French politician (1891–1971)

Henri Maupoil (11 July 1891 - 30 October 1971) was a French politician. He served as a member of the Chamber of Deputies from 1924 to 1936, and the French Senate from 1936 to 1944, representing Saône-et-Loire. He was also the Minister of Pensions from 7 June 1935 to 22 January 1936.

==Biography==
Henri Maupoil fought in World War I alongside his father, a former Saint Cyr graduate who volunteered at the age of 55. He returned with the rank of captain but was disabled. His conduct earned him the Legion of Honor and the Military Medal with seven commendations.

In 1919, he returned to his native village, where he was elected mayor at the age of 28 and general councilor (in 1920) for the canton of Couches.
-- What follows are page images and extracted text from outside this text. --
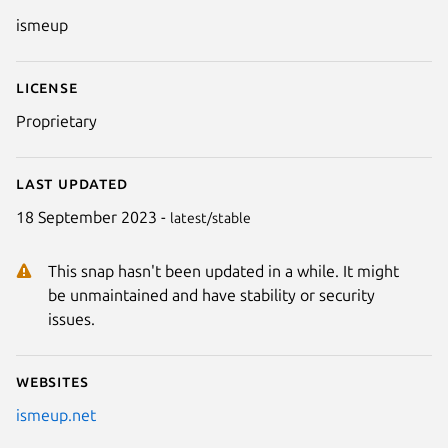
Details for ismeup
ismeup
License
Proprietary
Last updated
18 September 2023 -
latest/stable
This snap hasn't been updated in a while. It might
be unmaintained and have stability or security
issues.
Websites
ismeup.net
In the 1924 legislative elections, he was elected deputy on the Radical Party (France) list. In 1928, he was re-elected in the second round in the 1st constituency of Autun. In 1932, he was elected for a third term.

On July 10, 1940, he voted to grant full powers to Marshal Pétain. Denounced by the sub-prefect of Autun for his patriotic views, he was arrested on June 17, 1944, and deported to Theresienstadt Ghetto on July 15.

After the war, he resumed his political involvement. He was a senator until 1968 and a general councilor until 1964.